> SOURCE TEXT
-- BEGIN --

A while back I've purchased Jeff Kitchens Writing A Great Movie: Key tools for successful screenwriting, decent book, and in it is a list of 36 dramatic situations... They are
1. Supplication (asking or begging for help) 2. Deliverance (rescued or being rescued) 3. Crime pursued by vengeance 4. Vengeance taken for kindred upon kindred 5. Pursuit 6. Disaster 7. Falling prey to cruelty or misfortune 8. Revolt 9. Daring enterprise 10. Abduction 11. The enigma 12. Obtaining 13. Enmity of kinsmen 14. Rivalry of kinsmen 15. Murderous Adultery 16. Madness 17. Fatal imprudence 18. Involuntary crimes of love 19. Slaying of kinsmen unrecognized 20. self sacrifice for an ideal 21. self sacrifice for kindred 22. All sacrifice for a passion 23. Necessity of sacrificing loved one 24. Rivalry of superior and inferior 25. Adultery 26. Crimes of love 27. discovery of the dishonesty of a loved one 28. Obstacles of love 29. An enemy loved 30. ambition 31. Conflict with God 32. Mistaken jealousy 33. Erroneous judgement 34. Remorse 35. Recovery of a lost one 36. Loss of loved ones.
Whenever my mind is blank I jot them down one bits of paper and a randomly take out 2-4, I then try and develop a story based on what I've taken out. Helps jumpstart my creativity, figured it might help out others.

-- END --

> RECORD EXCERPTS

-- BEGIN --

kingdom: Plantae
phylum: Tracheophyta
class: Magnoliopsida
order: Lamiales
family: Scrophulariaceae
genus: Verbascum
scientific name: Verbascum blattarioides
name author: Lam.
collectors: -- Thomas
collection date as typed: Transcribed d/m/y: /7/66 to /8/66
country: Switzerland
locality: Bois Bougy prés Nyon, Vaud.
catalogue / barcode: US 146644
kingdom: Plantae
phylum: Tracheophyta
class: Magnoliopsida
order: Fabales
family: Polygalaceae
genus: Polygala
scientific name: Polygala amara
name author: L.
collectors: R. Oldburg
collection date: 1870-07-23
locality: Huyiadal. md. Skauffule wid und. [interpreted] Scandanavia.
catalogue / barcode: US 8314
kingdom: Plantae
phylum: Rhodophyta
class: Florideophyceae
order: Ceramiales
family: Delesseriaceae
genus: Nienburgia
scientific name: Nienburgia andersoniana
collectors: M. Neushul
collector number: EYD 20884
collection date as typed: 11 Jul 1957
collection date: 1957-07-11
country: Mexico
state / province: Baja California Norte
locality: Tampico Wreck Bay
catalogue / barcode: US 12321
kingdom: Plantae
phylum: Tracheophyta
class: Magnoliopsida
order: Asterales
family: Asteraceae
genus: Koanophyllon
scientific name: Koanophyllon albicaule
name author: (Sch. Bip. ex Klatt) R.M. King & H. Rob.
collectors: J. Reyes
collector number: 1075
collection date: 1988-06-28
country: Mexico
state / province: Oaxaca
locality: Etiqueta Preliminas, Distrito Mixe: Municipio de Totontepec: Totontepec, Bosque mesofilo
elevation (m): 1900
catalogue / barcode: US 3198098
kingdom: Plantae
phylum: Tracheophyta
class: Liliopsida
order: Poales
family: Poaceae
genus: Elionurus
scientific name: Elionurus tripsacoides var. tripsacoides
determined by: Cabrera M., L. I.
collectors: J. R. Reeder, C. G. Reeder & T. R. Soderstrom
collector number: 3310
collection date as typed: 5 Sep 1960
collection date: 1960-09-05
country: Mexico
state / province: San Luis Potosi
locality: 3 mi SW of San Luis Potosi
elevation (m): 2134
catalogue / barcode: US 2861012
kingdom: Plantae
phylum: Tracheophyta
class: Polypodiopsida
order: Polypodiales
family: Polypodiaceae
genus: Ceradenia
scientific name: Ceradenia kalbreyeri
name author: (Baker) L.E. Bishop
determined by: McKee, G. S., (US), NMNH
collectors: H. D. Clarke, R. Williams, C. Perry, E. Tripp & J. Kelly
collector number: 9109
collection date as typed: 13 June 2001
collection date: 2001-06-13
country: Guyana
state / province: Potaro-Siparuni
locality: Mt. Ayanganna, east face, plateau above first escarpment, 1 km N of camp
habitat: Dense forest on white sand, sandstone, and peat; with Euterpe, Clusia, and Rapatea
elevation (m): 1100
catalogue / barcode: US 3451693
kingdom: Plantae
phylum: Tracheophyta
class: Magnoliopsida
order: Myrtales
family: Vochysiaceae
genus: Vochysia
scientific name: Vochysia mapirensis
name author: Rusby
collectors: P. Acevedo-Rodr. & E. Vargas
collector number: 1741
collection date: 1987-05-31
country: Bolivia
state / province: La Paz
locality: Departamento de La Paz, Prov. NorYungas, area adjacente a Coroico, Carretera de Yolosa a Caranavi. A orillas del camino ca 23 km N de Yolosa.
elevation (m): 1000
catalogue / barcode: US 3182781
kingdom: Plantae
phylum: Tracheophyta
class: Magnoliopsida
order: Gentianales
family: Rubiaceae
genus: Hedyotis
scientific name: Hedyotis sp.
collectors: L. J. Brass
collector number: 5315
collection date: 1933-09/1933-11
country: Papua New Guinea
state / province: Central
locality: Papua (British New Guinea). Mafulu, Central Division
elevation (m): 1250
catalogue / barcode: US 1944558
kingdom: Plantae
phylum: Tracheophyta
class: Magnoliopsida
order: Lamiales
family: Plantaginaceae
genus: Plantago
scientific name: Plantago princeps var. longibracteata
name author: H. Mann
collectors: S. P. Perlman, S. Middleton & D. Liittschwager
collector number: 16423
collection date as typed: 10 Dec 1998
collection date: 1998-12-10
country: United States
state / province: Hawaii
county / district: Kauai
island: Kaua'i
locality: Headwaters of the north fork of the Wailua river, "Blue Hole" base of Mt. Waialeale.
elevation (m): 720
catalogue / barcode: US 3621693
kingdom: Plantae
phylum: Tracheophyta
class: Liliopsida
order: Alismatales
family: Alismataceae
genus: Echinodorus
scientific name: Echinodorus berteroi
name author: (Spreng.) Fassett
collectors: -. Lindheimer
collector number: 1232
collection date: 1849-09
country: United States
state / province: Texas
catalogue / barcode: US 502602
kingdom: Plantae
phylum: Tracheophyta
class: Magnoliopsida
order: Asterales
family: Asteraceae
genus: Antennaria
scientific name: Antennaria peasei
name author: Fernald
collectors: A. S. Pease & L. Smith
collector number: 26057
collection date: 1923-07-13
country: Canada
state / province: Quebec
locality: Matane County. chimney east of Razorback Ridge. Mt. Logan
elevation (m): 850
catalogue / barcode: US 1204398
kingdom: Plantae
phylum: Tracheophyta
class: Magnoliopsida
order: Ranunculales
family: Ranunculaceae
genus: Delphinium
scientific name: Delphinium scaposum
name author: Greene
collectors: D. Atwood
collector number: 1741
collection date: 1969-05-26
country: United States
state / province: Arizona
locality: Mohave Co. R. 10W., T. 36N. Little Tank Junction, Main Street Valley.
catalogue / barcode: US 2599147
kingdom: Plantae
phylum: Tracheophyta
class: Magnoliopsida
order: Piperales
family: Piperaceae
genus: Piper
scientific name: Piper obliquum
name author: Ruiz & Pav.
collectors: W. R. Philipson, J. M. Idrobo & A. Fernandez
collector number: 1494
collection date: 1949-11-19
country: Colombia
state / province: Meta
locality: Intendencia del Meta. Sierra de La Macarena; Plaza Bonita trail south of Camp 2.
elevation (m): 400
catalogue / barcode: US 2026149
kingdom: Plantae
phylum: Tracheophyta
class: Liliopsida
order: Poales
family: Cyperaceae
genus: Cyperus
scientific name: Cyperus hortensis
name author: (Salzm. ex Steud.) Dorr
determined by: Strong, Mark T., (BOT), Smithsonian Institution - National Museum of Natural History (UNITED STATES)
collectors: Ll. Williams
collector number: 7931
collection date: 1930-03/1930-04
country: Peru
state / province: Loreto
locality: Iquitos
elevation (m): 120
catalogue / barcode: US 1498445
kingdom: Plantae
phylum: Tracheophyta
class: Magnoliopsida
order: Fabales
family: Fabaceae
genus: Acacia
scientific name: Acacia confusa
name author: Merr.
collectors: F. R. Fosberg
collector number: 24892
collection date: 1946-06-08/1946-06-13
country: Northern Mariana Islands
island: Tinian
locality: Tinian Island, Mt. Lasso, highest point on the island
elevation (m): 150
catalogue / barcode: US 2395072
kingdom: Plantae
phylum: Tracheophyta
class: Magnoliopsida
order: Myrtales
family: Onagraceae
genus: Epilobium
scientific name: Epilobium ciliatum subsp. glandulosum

-- END --

> EXERCISE
Please say what the writer of the post on dramatic situations does whenever their mind is blank. The records have nothing to do with the post on dramatic situations.

> THE ANSWER
Writes the situations on bits of paper, randomly takes out two to four, and tries to develop a story from them.